**TASK A:**
Find each line in the listing that contains the string "Sortieren", matching case exactly, and copy those lines.

**GIVEN PASSAGE:**
· · ·
- Native name: Raumanmeren koulusurmat (Finnish) Skolskjutningen i Raumo (Swedish)
- Location: 61°07′51″N 21°29′36″E﻿ / ﻿61.1309°N 21.4933°E Raumanmeri secondary school, Rauma, Finland
- Date: 25 January 1989; 37 years ago
- Attack type: School shooting, double-murder
- Weapons: 7.65mm Mauser semi-automatic pistol; 9mm Luger pistol (unused);
- Deaths: 2
- Injured: 0
- Perpetrator: 14-year-old male student
- Motive: Mental illness and bullying

= Raumanmeri school shooting =

1989 school shooting in Rauma, Finland

The Raumanmeri school shooting was a school shooting that occurred on 25 January 1989 at the Raumanmeri secondary school in Rauma, Finland. A 14-year-old student at the Raumanmeri secondary school fatally shot two of his classmates using a pistol that belonged to his father. The shooter had claimed to be a victim of bullying. Due to the perpetrator being under the age of 15, he never faced any criminal charges for the attack.

== Background ==
According to a teacher and the perpetrator himself, the perpetrator was bullied in school. According to a teacher, this bullying was verbal and included pushing of the shooter. The same teacher said that there were three to four bullies and the bullied perpetrator was described as physically small, smart, and different by the teacher. The teacher had told the bullies to stop pushing the perpetrator, but they hadn't listened to the teacher.
· · ·
**TASK B:**
According to the article on the Raumanmeri school shooting, why did the perpetrator never face criminal charges?

**INFORMATION SUPPLIED:**
· · ·
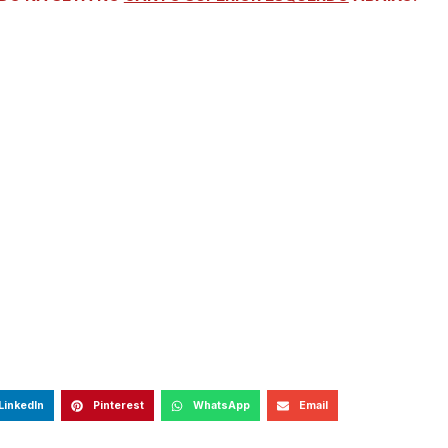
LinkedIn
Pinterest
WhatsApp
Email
· · ·
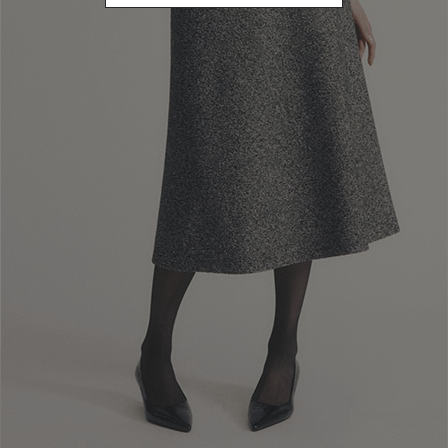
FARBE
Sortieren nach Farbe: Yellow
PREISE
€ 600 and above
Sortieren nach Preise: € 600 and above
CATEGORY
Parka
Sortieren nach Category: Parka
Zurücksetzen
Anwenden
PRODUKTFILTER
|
· · ·
**RESPONSE A:**
Sortieren nach Farbe: Yellow
Sortieren nach Preise: € 600 and above
Sortieren nach Category: Parka

**RESPONSE B:**
He was under the age of 15.